Are you relying exclusively on the "Disk Usage" column in Task Manager for your analysis?
Apr 19 2019 12:11 PM
Apr 19 2019 01:00 PM
Apr 19 2019 01:03 PM
Apr 19 2019 02:00 PM
Apr 19 2019 02:15 PM
I poked at this a bit more, and made a little test page to benchmark the file read capabilities:
https://bayden.com/test/diskbenchmark.html
This simple page allows you to pick a local file, then the browser reads it into an arrayBuffer. This eliminates the network from the equation, and while it doesn't eliminate all other variables (memory allocation costs, etc), it does provide a less noisy picture. The page itself calculates the number of bytes read and milliseconds elapsed to provide a more precise measure of disk throughput.

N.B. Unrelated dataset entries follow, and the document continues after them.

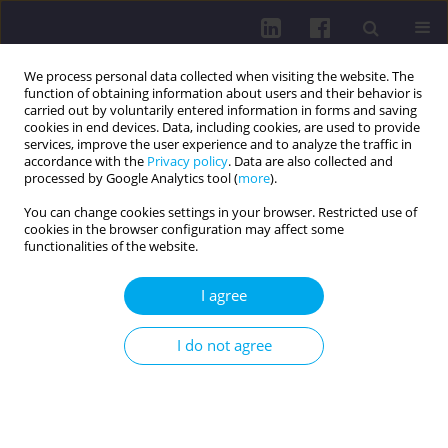
We process personal data collected when visiting the website. The
function of obtaining information about users and their behavior is
carried out by voluntarily entered information in forms and saving
cookies in end devices. Data, including cookies, are used to provide
services, improve the user experience and to analyze the traffic in
accordance with the
Privacy policy
. Data are also collected and
processed by Google Analytics tool (
more
).
You can change cookies settings in your browser. Restricted use of
cookies in the browser configuration may affect some
Author
Andrii Poruchynskyi
functionalities of the website.
I agree
RESEARCH PAPER
Physiological adaptation of race walkers’
I do not agree
cardiovascular system to medium mountain
conditions
Andrii Poruchynskyi
,
Volodymyr Yalovyk
,
Tetiana Poruchynska
,
Yaroslav Stepanyuk
,
Anton Yalovyk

When I use this page on a big file on Windows 10 RS5, I note that almost all of the disk activity is charged to "Antimalware Service Executable" and NOT the browser process; the browser process shows little disk activity at all.
While the results fluctuate (and this is unsurprising given how disk caches work, etc), I do see significant differences in effective throughput based on browser versions.
I haven't yet tried this on multiple machines.
Edge 18 RS5 (Spartan) -----------------
Read 2,139,348,308 bytes in 4651 ms
459,975,985 bytes/s
Firefox 68 -----------------
Read 2,139,348,308 bytes in 4394 ms
486,879,451 bytes/s
Chrome 73 Stable -----------------
Read 2,139,348,308 bytes in 2004 ms
1,067,539,075 bytes/s
Chrome 75 Canary -----------------
Read 2,139,348,308 bytes in 32868 ms
65,089,092 bytes/s
Edge 75.131 Dev -----------------
Read 2,139,348,308 bytes in 10102 ms
211,774,728 bytes/s
Edge 75.134 Canary -----------------
Trial #1
Read 2,139,348,308 bytes in 24106 ms
88,747,544 bytes/s
Trial #2
Read 2,139,348,308 bytes in 2426 ms
881,841,841.715 bytes/s
Trial #3
Read 2,139,348,308 bytes in 11456 ms
186,744,789.455 bytes/s
Apr 19 2019 02:22 PM
Apr 19 2019 02:42 PM
Apr 19 2019 02:51 PM - edited Apr 21 2019 07:14 PM
I edited my original post to emphasize on YouTube only.